We propose an end-to-end architecture for joint 2D and 3D human pose estimation in natural images. Key to our approach is the generation and scoring of a number of pose proposals per image, which allows us to predict 2D and 3D poses of multiple people simultaneously. Hence, our approach does not require an approximate localization of the humans for initialization. Our Localization-Classification-Regression architecture, named LCR-Net, contains 3 main components: 1) the pose proposal generator that suggests candidate poses at different locations in the image; 2) a classifier that scores the different pose proposals; and 3) a regressor that refines pose proposals both in 2D and 3D. All three stages share the convolutional feature layers and are trained jointly. The final pose estimation is obtained by integrating over neighboring pose hypotheses, which is shown to improve over a standard non maximum suppression algorithm. Our method recovers full-body 2D and 3D poses, hallucinating plausible body parts when the persons are partially occluded or truncated by the image boundary. Our approach significantly outperforms the state of the art in 3D pose estimation on Human3.6M, a controlled environment. Moreover, it shows promising results on real images for both single and multi-person subsets of the MPII 2D pose benchmark and demonstrates satisfying 3D pose results even for multi-person images.

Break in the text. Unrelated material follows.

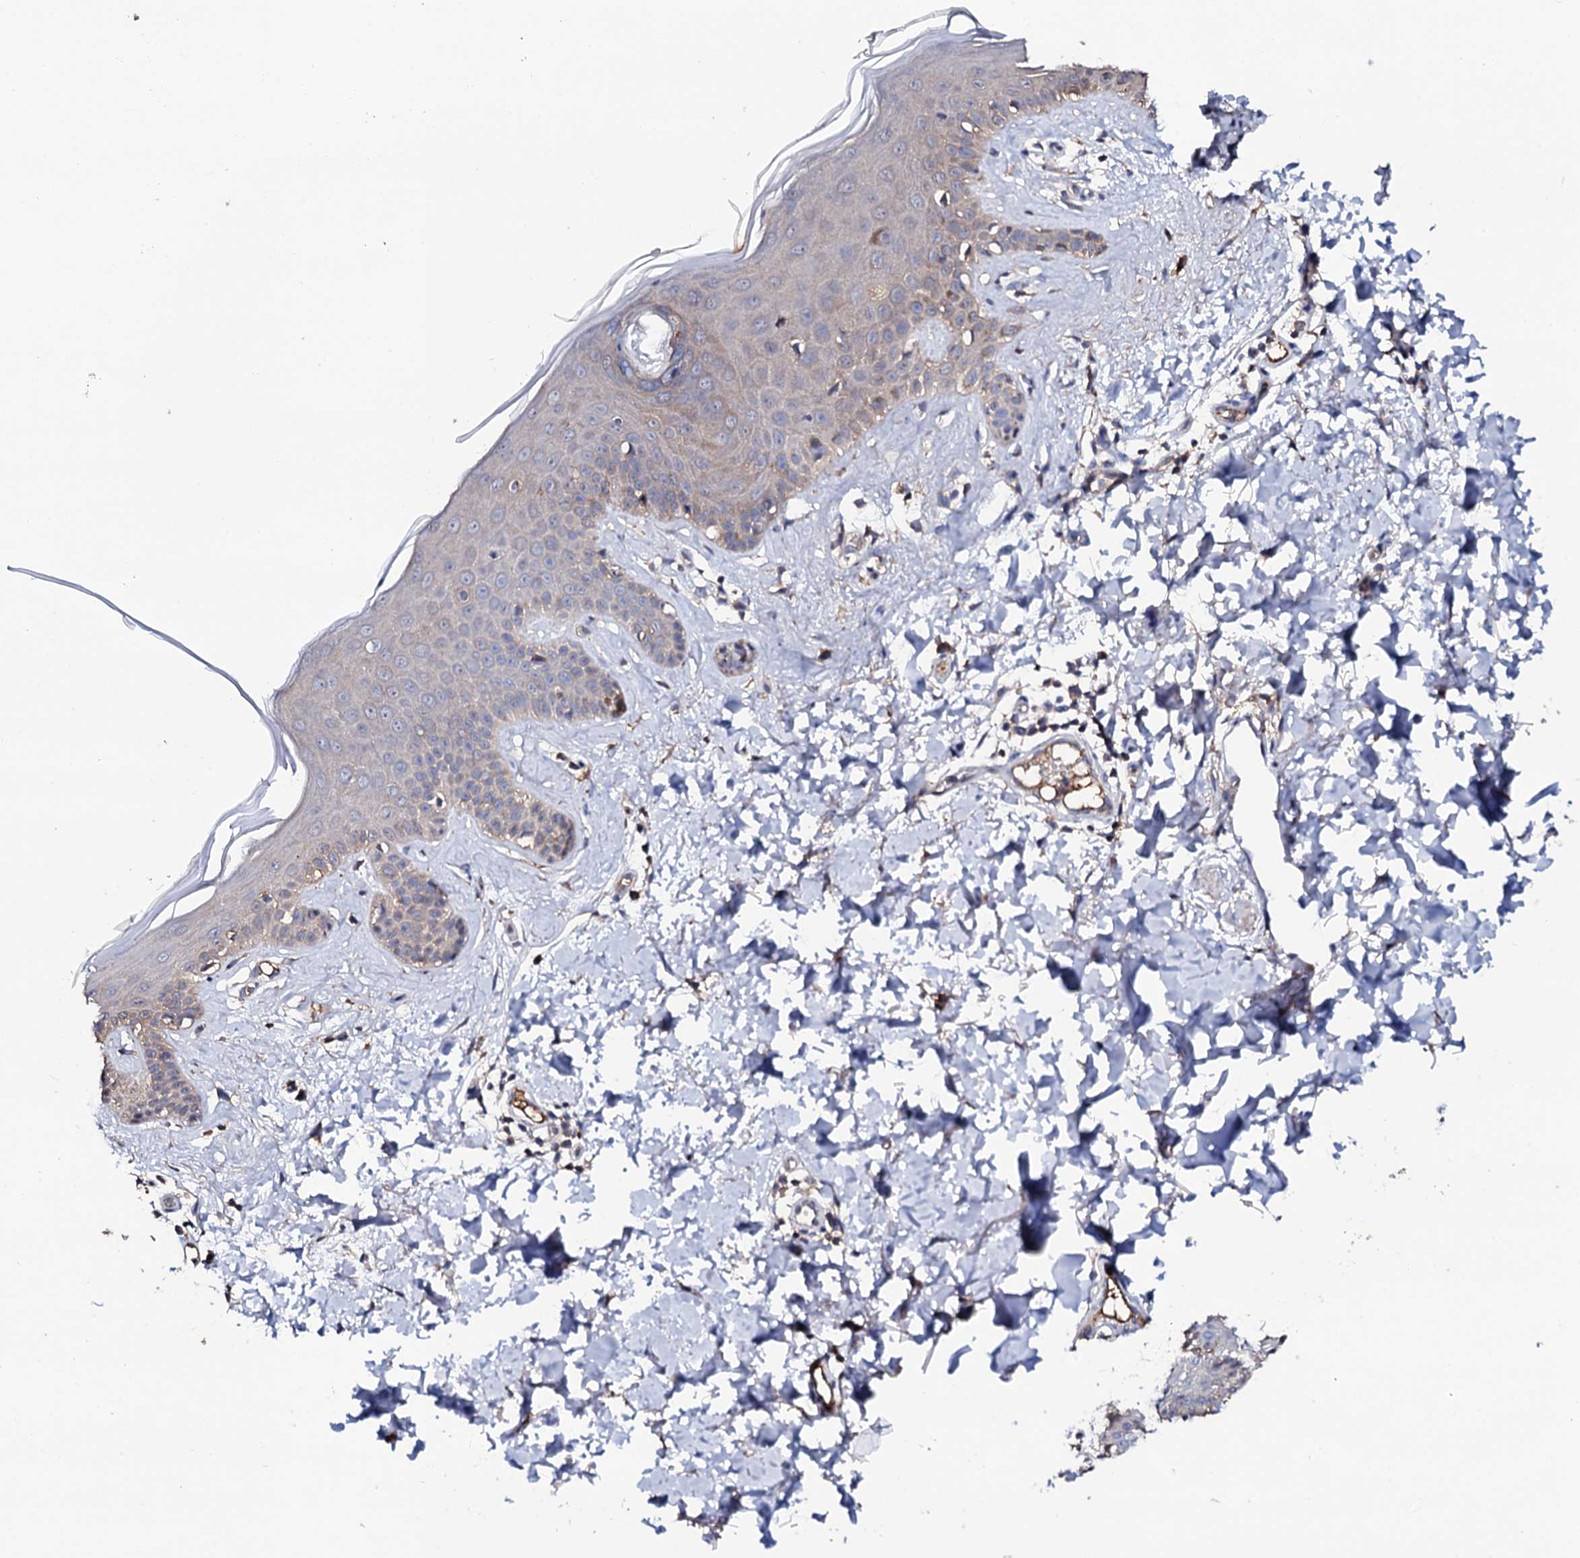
{"staining": {"intensity": "weak", "quantity": "25%-75%", "location": "cytoplasmic/membranous"}, "tissue": "skin", "cell_type": "Fibroblasts", "image_type": "normal", "snomed": [{"axis": "morphology", "description": "Normal tissue, NOS"}, {"axis": "topography", "description": "Skin"}], "caption": "Approximately 25%-75% of fibroblasts in benign human skin show weak cytoplasmic/membranous protein staining as visualized by brown immunohistochemical staining.", "gene": "TCAF2C", "patient": {"sex": "female", "age": 58}}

我们提出了一种用于自然图像中二维和三维人体姿态估计的端到端架构。我们方法的关键是为每张图像生成和评分多个姿态提案,这使我们能够同时预测多个人的二维和三维姿态。因此,我们的方法不需要对人类进行近似定位作为初始化。我们的定位-分类-回归架构,命名为 LCR-Net,包含 3 个主要组件:1)姿态提案生成器,在图像的不同位置建议候选姿态;2)分类器,对不同的姿态提案进行评分;3)回归器,在二维和三维上细化姿态提案。所有三个阶段都共享卷积特征层,并进行联合训练。最终的姿态估计是通过对相邻姿态假设进行积分得到的,这比标准的非极大值抑制算法有所改进。我们的方法能够恢复全身的二维和三维姿态,当人体被图像边界部分遮挡或截断时,能够生成合理的身体部位。我们的方法在受控环境的 Human3.6M 上的三维姿态估计方面明显优于现有技术,并且在 MPII 2D 姿态基准的单人子集和多人子集的真实图像上都表现出了有希望的结果,并且即使对于多人图像也能得到令人满意的三维姿态结果。